Kauf uns ein Körnchen Wirklichkeit!
Wir könnten doch endlich auch Schwarzbrot essen
statt eingezuckerte Engel.
Ich mag nicht mehr hungrig schlafen gehn,
ich mag nimmer meinem murrenden Magen
zur Strafe die Engel versalzen.
Schaff her einen doppelten Branntweinkrug,
wir müssen uns endlich richtig betrinken
und Du zu uns sagen von Mund zu Mund,
nicht ewig vom Weihwasser taumeln.
Ich mag nicht mehr durstig schlafen gehen,
ich mag auch die fluchende Kehle nimmer
mit Essig ans Beten gewöhnen.
Unsere Mutter ist keine Dame gewesen.
Einmal hat sie dem Rauchfangkehrer
seinen Glückswunsch zu Neujahr nicht bezahlt
weil kein Bisschen im Haus war.
Der hat dann bei allen Bauern erzählt
dass sie ein geiziges Weiblein sei
und schon so ausschaut wie eine Hexe.
Im Winter haben die Bäurinnen Zeit
und da sind gleich drei auf einmal gekommen
mit Wäsche zum Flicken und anderen Fetzen
und haben ihr alles wiedererzählt
von dem Lümmel dem Rauchfangkehrer.
Damals ist mir zum ersten Mal
in Mutters winzigem Mundwinkellächeln
die Blume der Armut so aufgefallen
dass ich die Stube verlassen musste
weil niemand wert ist das anzuschauen
und gar zu erkennen.
Seit diesem Tage habe ich Gott
immer um diese Blume gebeten
aber die Armut allein tuts wohl nicht
denn mein Lächeln ist bloß eine Distel.
Übe übe den Apfelzweig
in deinem Auge in deinem Innern,
übe wie er den Himmel teilt
leise schwankend mit noch drei Blättern.
Lege dies Bild deinem Herzen auf
lege dies Bild deiner Stirne auf,
später teilt dann dein Blut dir mit
was jetzt im Herbste die Wurzeln tun.
Übe übe den Vogellaut
in deinem Ohre in deiner Kehle,
übe wie er die Stille bricht
leise einfach und ohne zu locken.
Lege den Ton deinem Munde auf
lege den Ton deiner Kehle auf,
später teilt dein Gefühl dir mit
welche Worte zu Herzen gehn.
Am Fensterblech läutet der Abendregen.
Mein Teppich aus braunem Packpapier
ist voll von ermüdeten Faltern.
Daß ich nur keinen zerkniee in Gottes Namen!
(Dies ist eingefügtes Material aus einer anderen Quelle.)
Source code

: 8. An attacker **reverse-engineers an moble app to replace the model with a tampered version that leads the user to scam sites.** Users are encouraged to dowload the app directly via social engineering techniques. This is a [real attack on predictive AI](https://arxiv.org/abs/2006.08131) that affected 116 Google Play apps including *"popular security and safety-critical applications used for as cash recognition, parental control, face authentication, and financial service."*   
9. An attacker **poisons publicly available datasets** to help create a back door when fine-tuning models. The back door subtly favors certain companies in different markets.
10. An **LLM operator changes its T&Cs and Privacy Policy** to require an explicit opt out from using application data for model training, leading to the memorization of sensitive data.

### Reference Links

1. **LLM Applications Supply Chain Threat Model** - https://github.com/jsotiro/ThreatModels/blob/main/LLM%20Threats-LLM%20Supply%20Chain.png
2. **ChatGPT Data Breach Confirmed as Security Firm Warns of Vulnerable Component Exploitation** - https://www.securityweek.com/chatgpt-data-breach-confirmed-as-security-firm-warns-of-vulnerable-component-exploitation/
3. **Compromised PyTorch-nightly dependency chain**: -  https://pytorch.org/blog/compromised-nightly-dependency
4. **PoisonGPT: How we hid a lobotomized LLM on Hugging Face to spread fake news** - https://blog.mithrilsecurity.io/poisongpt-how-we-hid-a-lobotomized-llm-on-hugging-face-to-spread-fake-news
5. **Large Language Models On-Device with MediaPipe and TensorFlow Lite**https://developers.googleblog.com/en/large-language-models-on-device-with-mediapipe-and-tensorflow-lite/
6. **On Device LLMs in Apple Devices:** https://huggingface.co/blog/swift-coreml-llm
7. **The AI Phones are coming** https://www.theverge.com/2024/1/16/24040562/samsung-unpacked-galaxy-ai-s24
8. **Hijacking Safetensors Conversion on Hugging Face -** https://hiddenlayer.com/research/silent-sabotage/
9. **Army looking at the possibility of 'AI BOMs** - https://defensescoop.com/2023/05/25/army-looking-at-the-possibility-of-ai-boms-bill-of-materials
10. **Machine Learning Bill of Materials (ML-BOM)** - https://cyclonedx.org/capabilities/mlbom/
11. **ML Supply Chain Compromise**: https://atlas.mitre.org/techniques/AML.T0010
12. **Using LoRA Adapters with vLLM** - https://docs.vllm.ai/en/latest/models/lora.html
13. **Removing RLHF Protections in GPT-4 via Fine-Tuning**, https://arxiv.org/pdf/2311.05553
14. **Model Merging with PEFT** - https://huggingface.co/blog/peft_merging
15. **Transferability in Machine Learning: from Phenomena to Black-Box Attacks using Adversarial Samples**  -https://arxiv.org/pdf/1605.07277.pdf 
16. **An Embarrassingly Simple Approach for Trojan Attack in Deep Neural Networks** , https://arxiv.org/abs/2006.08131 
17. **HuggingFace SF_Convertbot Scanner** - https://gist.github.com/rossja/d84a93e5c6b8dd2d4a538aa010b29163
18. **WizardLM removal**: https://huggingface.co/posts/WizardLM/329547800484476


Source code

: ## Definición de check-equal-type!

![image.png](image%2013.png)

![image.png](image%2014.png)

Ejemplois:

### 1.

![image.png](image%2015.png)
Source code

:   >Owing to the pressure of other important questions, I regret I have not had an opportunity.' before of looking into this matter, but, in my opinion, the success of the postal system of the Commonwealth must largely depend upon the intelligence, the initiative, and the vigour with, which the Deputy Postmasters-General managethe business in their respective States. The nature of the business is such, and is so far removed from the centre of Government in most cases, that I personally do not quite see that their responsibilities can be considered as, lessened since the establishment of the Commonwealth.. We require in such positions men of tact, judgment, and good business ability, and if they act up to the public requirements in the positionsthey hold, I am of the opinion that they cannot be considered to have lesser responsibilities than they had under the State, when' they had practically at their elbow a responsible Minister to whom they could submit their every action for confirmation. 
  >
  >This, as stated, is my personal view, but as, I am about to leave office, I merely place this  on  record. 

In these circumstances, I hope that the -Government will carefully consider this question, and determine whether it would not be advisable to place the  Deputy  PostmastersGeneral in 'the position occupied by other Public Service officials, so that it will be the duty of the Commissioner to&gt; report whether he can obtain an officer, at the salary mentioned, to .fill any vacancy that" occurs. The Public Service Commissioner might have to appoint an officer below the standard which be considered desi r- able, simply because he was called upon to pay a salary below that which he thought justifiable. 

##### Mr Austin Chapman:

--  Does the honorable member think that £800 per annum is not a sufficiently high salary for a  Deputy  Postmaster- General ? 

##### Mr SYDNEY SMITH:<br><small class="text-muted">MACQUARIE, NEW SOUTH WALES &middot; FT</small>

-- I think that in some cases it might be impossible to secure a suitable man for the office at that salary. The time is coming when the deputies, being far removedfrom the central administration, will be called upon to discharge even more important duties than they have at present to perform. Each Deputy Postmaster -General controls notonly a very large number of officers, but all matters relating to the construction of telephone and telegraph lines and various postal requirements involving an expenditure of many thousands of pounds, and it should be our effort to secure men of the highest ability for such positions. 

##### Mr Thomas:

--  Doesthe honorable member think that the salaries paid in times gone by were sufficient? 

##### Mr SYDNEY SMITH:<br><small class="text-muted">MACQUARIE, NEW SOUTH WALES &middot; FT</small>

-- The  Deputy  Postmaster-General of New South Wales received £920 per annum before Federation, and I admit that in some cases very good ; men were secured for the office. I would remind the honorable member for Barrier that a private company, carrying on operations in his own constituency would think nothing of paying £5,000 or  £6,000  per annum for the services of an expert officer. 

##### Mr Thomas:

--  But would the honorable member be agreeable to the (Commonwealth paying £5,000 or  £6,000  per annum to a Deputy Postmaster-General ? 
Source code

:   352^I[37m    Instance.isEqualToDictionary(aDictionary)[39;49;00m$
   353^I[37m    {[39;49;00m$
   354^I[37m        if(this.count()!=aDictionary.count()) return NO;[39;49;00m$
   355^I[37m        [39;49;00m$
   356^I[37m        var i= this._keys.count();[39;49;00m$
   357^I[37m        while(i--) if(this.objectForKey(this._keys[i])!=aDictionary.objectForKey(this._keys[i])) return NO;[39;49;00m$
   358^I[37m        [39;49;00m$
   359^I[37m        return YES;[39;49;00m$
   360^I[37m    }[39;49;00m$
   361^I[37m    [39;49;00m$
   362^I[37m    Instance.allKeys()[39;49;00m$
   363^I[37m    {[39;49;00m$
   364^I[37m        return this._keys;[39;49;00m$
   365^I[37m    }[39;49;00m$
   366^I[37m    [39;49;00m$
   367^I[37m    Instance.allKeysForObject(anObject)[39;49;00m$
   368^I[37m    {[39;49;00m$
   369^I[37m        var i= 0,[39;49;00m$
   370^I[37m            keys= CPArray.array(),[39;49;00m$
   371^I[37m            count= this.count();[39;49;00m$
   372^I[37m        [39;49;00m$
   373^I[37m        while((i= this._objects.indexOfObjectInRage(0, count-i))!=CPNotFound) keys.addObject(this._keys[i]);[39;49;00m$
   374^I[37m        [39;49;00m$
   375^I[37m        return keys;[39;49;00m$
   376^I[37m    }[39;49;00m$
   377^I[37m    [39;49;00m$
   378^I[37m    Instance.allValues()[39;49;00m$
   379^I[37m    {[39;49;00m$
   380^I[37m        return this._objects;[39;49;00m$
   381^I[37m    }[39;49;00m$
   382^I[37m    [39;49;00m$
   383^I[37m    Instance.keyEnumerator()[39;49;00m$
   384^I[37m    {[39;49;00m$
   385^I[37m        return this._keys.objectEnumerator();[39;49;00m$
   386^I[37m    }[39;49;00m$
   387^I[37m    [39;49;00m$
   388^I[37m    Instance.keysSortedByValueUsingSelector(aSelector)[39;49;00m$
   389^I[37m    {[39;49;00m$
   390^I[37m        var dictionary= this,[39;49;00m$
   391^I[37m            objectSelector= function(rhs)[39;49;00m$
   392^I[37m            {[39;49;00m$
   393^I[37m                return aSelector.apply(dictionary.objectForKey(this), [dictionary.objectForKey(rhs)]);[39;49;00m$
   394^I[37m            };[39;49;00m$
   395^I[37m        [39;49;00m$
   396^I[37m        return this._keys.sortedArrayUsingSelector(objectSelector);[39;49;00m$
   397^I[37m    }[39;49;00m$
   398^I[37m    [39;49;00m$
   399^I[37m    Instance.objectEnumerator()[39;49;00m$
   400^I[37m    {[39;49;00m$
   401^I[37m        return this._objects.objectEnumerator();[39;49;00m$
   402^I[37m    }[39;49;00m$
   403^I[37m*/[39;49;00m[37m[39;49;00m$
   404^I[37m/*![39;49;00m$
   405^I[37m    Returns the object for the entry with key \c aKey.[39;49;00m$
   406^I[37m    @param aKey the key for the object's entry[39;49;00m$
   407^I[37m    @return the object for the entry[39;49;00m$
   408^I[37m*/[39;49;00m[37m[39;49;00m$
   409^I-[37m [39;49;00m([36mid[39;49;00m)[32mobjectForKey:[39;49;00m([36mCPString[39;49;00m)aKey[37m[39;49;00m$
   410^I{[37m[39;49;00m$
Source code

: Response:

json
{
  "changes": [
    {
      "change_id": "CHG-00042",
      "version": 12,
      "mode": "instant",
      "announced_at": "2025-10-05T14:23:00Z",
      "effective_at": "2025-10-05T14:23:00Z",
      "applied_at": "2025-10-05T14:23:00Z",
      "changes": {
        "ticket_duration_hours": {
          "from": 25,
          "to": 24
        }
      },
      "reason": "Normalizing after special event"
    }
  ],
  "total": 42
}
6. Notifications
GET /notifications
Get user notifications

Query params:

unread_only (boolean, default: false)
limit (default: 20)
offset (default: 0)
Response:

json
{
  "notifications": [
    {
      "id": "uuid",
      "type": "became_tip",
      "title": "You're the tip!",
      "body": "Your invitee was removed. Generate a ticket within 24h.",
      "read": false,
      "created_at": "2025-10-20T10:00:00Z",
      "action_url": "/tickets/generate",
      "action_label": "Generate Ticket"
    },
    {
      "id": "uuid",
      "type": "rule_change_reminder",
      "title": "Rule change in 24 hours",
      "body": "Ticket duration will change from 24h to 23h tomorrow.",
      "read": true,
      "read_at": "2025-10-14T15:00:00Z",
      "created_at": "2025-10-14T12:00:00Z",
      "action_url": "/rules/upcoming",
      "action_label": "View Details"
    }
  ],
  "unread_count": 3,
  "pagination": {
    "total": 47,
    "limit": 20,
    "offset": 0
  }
Mein Augenlicht ist ja schon schwach geworden
in den letzten bitteren Wochen.
Was werden wir beten, Herz, solange es läutet?
Zuerst für die Seelen im Fegefeuer,
dann für alle, die am Verzweifeln sind:
Zuchthäusler, Krebskranke und Tuberkulose.
Nicht die gefangenen Tiere vergessen,
die eingehn an Heimweh und Entsetzen!
Aber wir müssen noch weiterknieen
für die lange Reihe der geistig Verwirrten
auf den gläsernen Stufen der Schwermut,
bis hinab zum höllischen Irrsinn.
Ist das überstanden, dann helfe uns Gott,
daß uns einfällt jeder gewesene Freund,
jeder Wohltäter auch, denn ohne sie wären wir jetzt
mitten im Regen und hätten kein Dach überm Kopf,
nur Elend außen und innen.
Eine bräunliche Nacht, die das Zimmer behält,
weil die Mutter die Lampe so tief abgedreht,
dass nur die Spur eines Lichts auf die Arbeit ihr fällt
und ringsum das Atmen der Schwestern …
Und ein Nachklang vom endlosen Abendgebet
und alles Schwere von gestern …
– – – – – – – – – – – – – – – – – – – – – – –
Ob der heilige Joseph wohl helfen kann,
dass die Schwester den Posten wird kriegen?
Und das mit der Stube … Damit nimmer dann
der Bruder im Keller muss liegen.
– Ob der liebe Gott bestimmt allmächtig ist?
Und ob er am Ende nicht doch noch vergisst,
dass die Mutter kein Geld für die Milch hat?